Zhang’s not the only one on the chopping block. Alongside him is General Liu Zhenli, trusted chief of staff for the commission. What raised eyebrows wasn’t just the sweep of these investigations, but the silence that greeted them as details trickled in. In China, formal accusations typically come shrouded in party language, leaving outsiders piecing together the underlying message from scant official hints.
Notably, this isn’t an outlier event. Since Xi took command in 2012, more than 200,000 officials—military and civilian—have run afoul of what Beijing continues to describe as a wide-ranging anti-corruption effort. This year alone, the campaign’s floodlights have illuminated the very top. It’s worth recalling: last autumn, He Weidong, another Central Military Commission vice chair, was abruptly ejected, and before long, two ex-defense ministers also vanished from the scene, cited for graft.
If you look only at the party’s rhetoric, it’s all about reform. Yet for many seasoned China observers, there’s another layer: this is about Xi’s tightening grip on power, about sewing up any pockets of resistance or divided loyalty inside the People’s Liberation Army. The term “anti-corruption” rings out on newswires, but analysts suspect the real stakes lie in absolute obedience to the man at the top.
Voices like author Gordon Chang put the stakes starkly. “We don’t know the whole story behind these military purges, which have reached a fever pitch this year,” he comments, highlighting just how little filters out from the closed world of Chinese elite politics. “But what is clear is a regime grappling with internal instability. Xi Jinping’s drive for total control may be fracturing the very system he wants to dominate. The pressing question now is whether he can pull it back together—and at what cost.”
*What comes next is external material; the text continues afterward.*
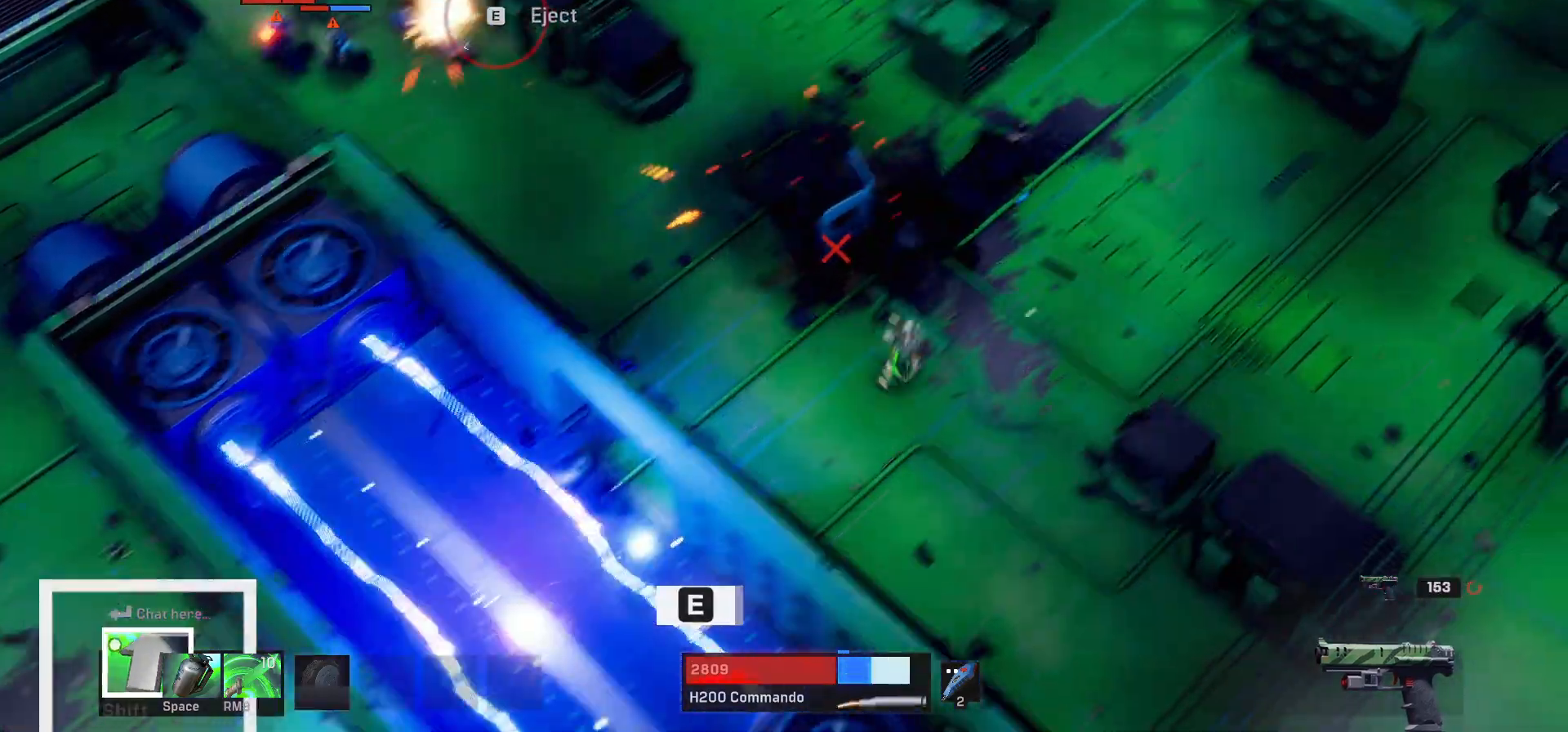
{"keys": ["d"], "mouse": [], "events": [[50, "shift", "up"], [167, "w", "up"], [267, "e", "down"], [383, "e", "up"]]}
Chang’s warning echoes: once institutional purges accelerate, they can become self-sustaining, breeding suspicion and undermining trust. “The PLA was already an institution mired in corruption—how do you unwind that, especially with a ruler obsessed with loyalty?”
There are others, like former CIA analyst Christopher Johnson, who see the investigation into Zhang as completely uncharted territory for the Chinese military. Johnson goes so far as to note that the targeting of Zhang, who’s rumored to have longstanding ties to Xi (some even say they grew up together), signals that old alliances offer no particular safety net anymore. No friendship, apparently, outranks loyalty to the party chairman.
Zhang himself is no lightweight. His tenure with the PLA dates back to the tumultuous late 1960s. He’s held his seat at the table of military power for decades, outlasting numerous political storms. Yet, at 75, even his vast experience couldn’t insulate him from China’s latest turbulence.
Despite the government’s reluctance to spell things out, one point comes through with clarity: nobody is untouchable. Public purges are, if anything, a recurring motif in how Beijing keeps its upper ranks disciplined and its message of zero tolerance front-of-mind.
Domestically, the backlash from these sweeping removals isn’t always predictable. Such top-down actions can dent trust among elites, especially since the rules seem to shift without warning. As Chang puts it: “Strongman politics breeds its own form of unease. The Communist Party’s tradition of ‘struggle’ creates cycles of instability, making for an inherently volatile leadership culture.” Interestingly, Chang doubts these purges foretell foreign adventures, like a sudden dash for Taiwan, but cautions that accidents or miscalculations remain a risk when systems become tense and brittle.
On the world stage, U.S. defense planners have taken note. Recent Pentagon strategy documents now rank China as the primary military challenge. Their aim, however, isn’t confrontation for its own sake. The focus, according to the latest review, is on deterring aggression while still leaving space for stable coexistence: “A durable peace, with terms acceptable both to Americans and—crucially—to the Chinese, is within reach.”
Yet, for all the measured talk, there’s latent anxiety about just where Beijing’s leadership is headed. Xi’s consolidations and the air of secrecy blanketing PLA reshuffles have clouded Western assessments of China’s trajectory. Every fresh removal in party or military ranks clears away another layer of collective leadership, making the system ever more personal and vertical.
As for what comes next, precious few in Beijing know for certain. The rest of us are left watching—a reminder that, in China’s corridors of power, answers tend to arrive late and always filtered through the party’s lens.